If we continue with our analogy of dplyr as the grammar of data analysis, we can consider .data
as a pronoun. Just like pronouns in regular language, .data
refers to an object inside a data frame, but we make is explicit rather than implicit, which is a pretty good idea, which we’ll see below. Using .data
is the best practice when using dplyr in functions and is required when writing packages. Know also that .data
is an internal object in the dplyr grammar, it has nothing to do with the actual name of the data frame, even though we assign our data frame to the argument data
in our functions.
To appreciate the importance of the .data
pronoun, consider that in this example, we refer to mtcars$cyl implicitly.
# Implicit reference to data frame (mtcars):
mtcars %>%
group_by(cyl) %>%
summarise(avg = mean(mpg))
#> # A tibble: 3 × 2
#> cyl avg
#> <fct> <dbl>
#> 1 4 26.7
#> 2 6 19.7
#> 3 8 15.1
We can do that in a function and it stills works fine:
# A problem if this object exists in the
# global environment but not in the data frame
mpg <- 1:4
# Implicit reference to data frame (mtcars):
calcSummary <- function(data) {
data %>%
group_by(cyl) %>%
summarise(avg = mean(mpg))
}
calcSummary(mtcars)
#> # A tibble: 3 × 2
#> cyl avg
#> <fct> <dbl>
#> 1 4 26.7
#> 2 6 19.7
#> 3 8 15.1
But we would prefer to make it explicit:
# Explicit reference to data:
calcSummary <- function(data) {
data %>%
group_by(cyl) %>%
summarise(avg = mean(.data$mpg))
}
calcSummary(mtcars)
#> # A tibble: 3 × 2
#> cyl avg
#> <fct> <dbl>
#> 1 4 26.7
#> 2 6 19.7
#> 3 8 15.1
We can also refer to column names stored as strings, e.g.:
# Explicit reference using a string is not possible with $ notation
mtcars %>%
group_by(cyl) %>%
summarise(avg = mean(.data$cyl))
#> Warning in mean.default(.data$cyl): argument is not numeric
#> or logical: returning NA
#> Warning in mean.default(.data$cyl): argument is not numeric
#> or logical: returning NA
#> Warning in mean.default(.data$cyl): argument is not numeric
#> or logical: returning NA
#> # A tibble: 3 × 2
#> cyl avg
#> <fct> <dbl>
#> 1 4 NA
#> 2 6 NA
#> 3 8 NA
# Explicit reference using a string works with [] and [[]]
myVar <- "mpg"
mtcars %>%
group_by(cyl) %>%
summarise(avg = mean(.data[[myVar]]))
#> # A tibble: 3 × 2
#> cyl avg
#> <fct> <dbl>
#> 1 4 26.7
#> 2 6 19.7
#> 3 8 15.1
Here, myVar
is unquoted, meaning that a column named myVar in the data frame cannot mask it. Thus, we can use the .data
pronoun safely in functions and packages. .data
also respects grouped data frame attributes.

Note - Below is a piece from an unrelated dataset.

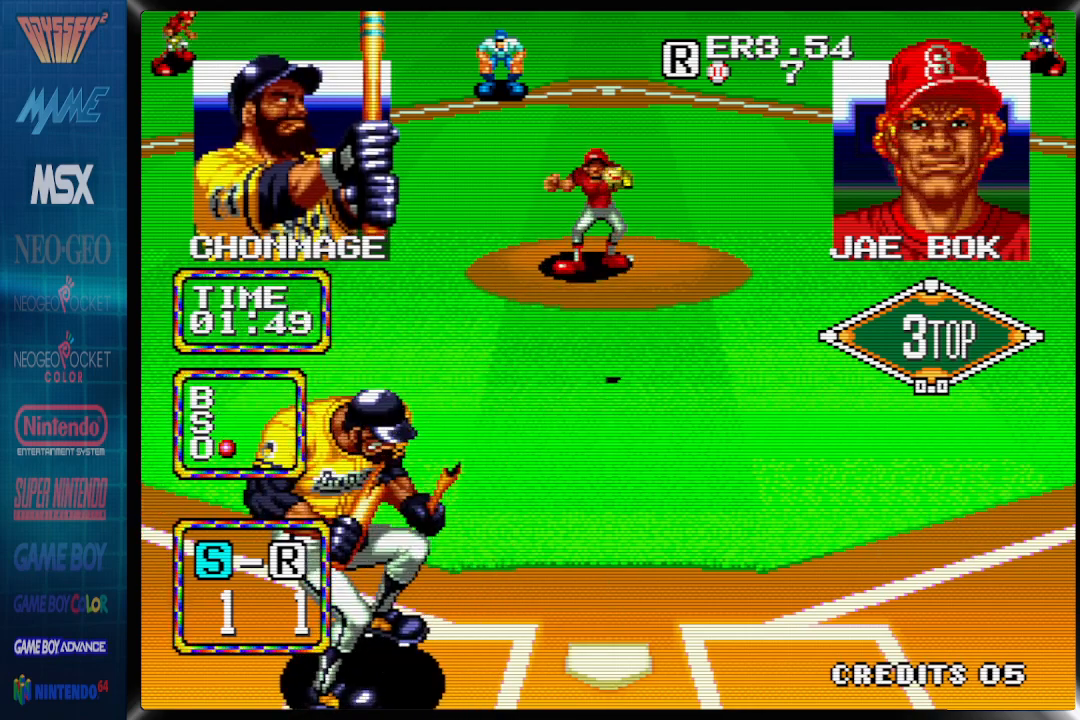
{"buttons": [], "events": []}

8.4 Quoting, unquoting and quosures
myScatter <- function(.data, x, y, z = NULL) {
ggplot(.data) +
geom_point(aes(x, y)) +
theme_classic()
}
# Function Call 1:
myScatter(mtcars, wt, mpg)
# Function Call 2:
myScatter(mtcars, "wt", "mpg")
The answer is neither one! Can you explain why?
We wouldn’t usually write the name of a variable with quotation marks when executing the plotting functions in interactive mode. Although we may want to do that in our custom function, it’s not typical and we may rather have the actual variable names instead. Let’s take a look at both in turn.
For function call 1, we’ll show a detailed solution to give you context, and then a shorter, easier version which will be preferable. Let’s begin with the detailed version.
The reason that putting values into an expression in dplyr doesn’t work is that those values are “quotes.” To get around this we can use quosures A quosure is a special type of formula obtained using the quo()
function. It contains a quoted expression and information about the environment where it came from, i.e. the scope. R is lexically scoped, meaning that functions carry with them a reference to the environment within which they were defined.
Here, we make a quosure with the enquo()
function. the en
part tells us that this is for expressions user will make, e.g. as input to a function.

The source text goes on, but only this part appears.